Required task: Can all of these lines be returned exactly?

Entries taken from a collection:
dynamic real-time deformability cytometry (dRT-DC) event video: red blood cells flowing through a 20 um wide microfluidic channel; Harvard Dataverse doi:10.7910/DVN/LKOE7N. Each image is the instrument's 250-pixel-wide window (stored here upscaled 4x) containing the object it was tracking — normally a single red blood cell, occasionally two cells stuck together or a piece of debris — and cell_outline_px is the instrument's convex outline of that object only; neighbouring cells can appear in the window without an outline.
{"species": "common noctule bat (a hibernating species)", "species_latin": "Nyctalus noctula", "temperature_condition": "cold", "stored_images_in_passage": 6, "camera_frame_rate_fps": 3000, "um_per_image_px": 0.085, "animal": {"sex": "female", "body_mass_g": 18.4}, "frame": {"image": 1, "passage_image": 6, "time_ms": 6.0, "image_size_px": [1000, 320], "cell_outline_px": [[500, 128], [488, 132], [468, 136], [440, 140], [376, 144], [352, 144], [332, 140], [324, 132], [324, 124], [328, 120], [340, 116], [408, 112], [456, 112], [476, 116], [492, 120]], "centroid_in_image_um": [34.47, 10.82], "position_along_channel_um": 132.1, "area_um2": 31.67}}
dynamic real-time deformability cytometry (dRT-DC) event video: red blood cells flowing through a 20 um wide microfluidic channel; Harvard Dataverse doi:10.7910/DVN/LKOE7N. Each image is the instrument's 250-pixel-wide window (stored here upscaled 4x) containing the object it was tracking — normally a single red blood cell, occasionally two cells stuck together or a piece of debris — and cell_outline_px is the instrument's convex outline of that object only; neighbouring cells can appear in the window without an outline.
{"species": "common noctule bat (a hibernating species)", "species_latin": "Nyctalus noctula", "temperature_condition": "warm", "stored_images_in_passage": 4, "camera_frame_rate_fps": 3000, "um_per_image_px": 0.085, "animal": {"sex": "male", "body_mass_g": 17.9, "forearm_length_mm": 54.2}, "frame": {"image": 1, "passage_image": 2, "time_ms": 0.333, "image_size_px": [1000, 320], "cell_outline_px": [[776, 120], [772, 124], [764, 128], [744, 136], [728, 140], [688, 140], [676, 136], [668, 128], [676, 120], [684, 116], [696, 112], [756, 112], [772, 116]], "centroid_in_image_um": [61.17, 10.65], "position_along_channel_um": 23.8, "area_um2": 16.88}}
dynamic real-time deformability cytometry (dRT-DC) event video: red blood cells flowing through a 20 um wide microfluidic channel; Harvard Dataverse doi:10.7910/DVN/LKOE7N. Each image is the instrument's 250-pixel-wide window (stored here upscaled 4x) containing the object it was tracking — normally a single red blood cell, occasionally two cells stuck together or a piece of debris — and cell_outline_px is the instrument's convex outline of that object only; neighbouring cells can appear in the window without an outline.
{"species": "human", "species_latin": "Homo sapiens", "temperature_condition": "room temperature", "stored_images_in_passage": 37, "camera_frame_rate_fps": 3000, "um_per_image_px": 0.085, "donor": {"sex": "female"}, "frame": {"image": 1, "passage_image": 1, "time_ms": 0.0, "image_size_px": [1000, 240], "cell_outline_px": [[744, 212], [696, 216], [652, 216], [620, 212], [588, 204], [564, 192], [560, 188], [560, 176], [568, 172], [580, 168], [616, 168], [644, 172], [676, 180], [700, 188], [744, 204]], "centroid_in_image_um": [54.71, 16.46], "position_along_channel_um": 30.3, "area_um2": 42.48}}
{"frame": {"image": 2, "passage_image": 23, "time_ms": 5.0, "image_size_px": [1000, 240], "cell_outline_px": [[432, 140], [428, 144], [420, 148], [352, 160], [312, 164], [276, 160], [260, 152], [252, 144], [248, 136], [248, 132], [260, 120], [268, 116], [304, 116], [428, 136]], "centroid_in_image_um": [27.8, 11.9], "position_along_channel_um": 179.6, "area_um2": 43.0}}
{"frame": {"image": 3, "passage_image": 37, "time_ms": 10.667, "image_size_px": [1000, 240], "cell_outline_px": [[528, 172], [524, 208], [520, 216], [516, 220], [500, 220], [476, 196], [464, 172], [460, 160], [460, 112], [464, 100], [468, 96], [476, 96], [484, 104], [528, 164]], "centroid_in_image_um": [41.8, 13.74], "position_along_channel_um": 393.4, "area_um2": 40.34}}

Exercise answer:
dynamic real-time deformability cytometry (dRT-DC) event video: red blood cells flowing through a 20 um wide microfluidic channel; Harvard Dataverse doi:10.7910/DVN/LKOE7N. Each image is the instrument's 250-pixel-wide window (stored here upscaled 4x) containing the object it was tracking — normally a single red blood cell, occasionally two cells stuck together or a piece of debris — and cell_outline_px is the instrument's convex outline of that object only; neighbouring cells can appear in the window without an outline.
{"species": "common noctule bat (a hibernating species)", "species_latin": "Nyctalus noctula", "temperature_condition": "cold", "stored_images_in_passage": 6, "camera_frame_rate_fps": 3000, "um_per_image_px": 0.085, "animal": {"sex": "female", "body_mass_g": 18.4}, "frame": {"image": 1, "passage_image": 6, "time_ms": 6.0, "image_size_px": [1000, 320], "cell_outline_px": [[500, 128], [488, 132], [468, 136], [440, 140], [376, 144], [352, 144], [332, 140], [324, 132], [324, 124], [328, 120], [340, 116], [408, 112], [456, 112], [476, 116], [492, 120]], "centroid_in_image_um": [34.47, 10.82], "position_along_channel_um": 132.1, "area_um2": 31.67}}
dynamic real-time deformability cytometry (dRT-DC) event video: red blood cells flowing through a 20 um wide microfluidic channel; Harvard Dataverse doi:10.7910/DVN/LKOE7N. Each image is the instrument's 250-pixel-wide window (stored here upscaled 4x) containing the object it was tracking — normally a single red blood cell, occasionally two cells stuck together or a piece of debris — and cell_outline_px is the instrument's convex outline of that object only; neighbouring cells can appear in the window without an outline.
{"species": "common noctule bat (a hibernating species)", "species_latin": "Nyctalus noctula", "temperature_condition": "warm", "stored_images_in_passage": 4, "camera_frame_rate_fps": 3000, "um_per_image_px": 0.085, "animal": {"sex": "male", "body_mass_g": 17.9, "forearm_length_mm": 54.2}, "frame": {"image": 1, "passage_image": 2, "time_ms": 0.333, "image_size_px": [1000, 320], "cell_outline_px": [[776, 120], [772, 124], [764, 128], [744, 136], [728, 140], [688, 140], [676, 136], [668, 128], [676, 120], [684, 116], [696, 112], [756, 112], [772, 116]], "centroid_in_image_um": [61.17, 10.65], "position_along_channel_um": 23.8, "area_um2": 16.88}}
dynamic real-time deformability cytometry (dRT-DC) event video: red blood cells flowing through a 20 um wide microfluidic channel; Harvard Dataverse doi:10.7910/DVN/LKOE7N. Each image is the instrument's 250-pixel-wide window (stored here upscaled 4x) containing the object it was tracking — normally a single red blood cell, occasionally two cells stuck together or a piece of debris — and cell_outline_px is the instrument's convex outline of that object only; neighbouring cells can appear in the window without an outline.
{"species": "human", "species_latin": "Homo sapiens", "temperature_condition": "room temperature", "stored_images_in_passage": 37, "camera_frame_rate_fps": 3000, "um_per_image_px": 0.085, "donor": {"sex": "female"}, "frame": {"image": 1, "passage_image": 1, "time_ms": 0.0, "image_size_px": [1000, 240], "cell_outline_px": [[744, 212], [696, 216], [652, 216], [620, 212], [588, 204], [564, 192], [560, 188], [560, 176], [568, 172], [580, 168], [616, 168], [644, 172], [676, 180], [700, 188], [744, 204]], "centroid_in_image_um": [54.71, 16.46], "position_along_channel_um": 30.3, "area_um2": 42.48}}
{"frame": {"image": 2, "passage_image": 23, "time_ms": 5.0, "image_size_px": [1000, 240], "cell_outline_px": [[432, 140], [428, 144], [420, 148], [352, 160], [312, 164], [276, 160], [260, 152], [252, 144], [248, 136], [248, 132], [260, 120], [268, 116], [304, 116], [428, 136]], "centroid_in_image_um": [27.8, 11.9], "position_along_channel_um": 179.6, "area_um2": 43.0}}
{"frame": {"image": 3, "passage_image": 37, "time_ms": 10.667, "image_size_px": [1000, 240], "cell_outline_px": [[528, 172], [524, 208], [520, 216], [516, 220], [500, 220], [476, 196], [464, 172], [460, 160], [460, 112], [464, 100], [468, 96], [476, 96], [484, 104], [528, 164]], "centroid_in_image_um": [41.8, 13.74], "position_along_channel_um": 393.4, "area_um2": 40.34}}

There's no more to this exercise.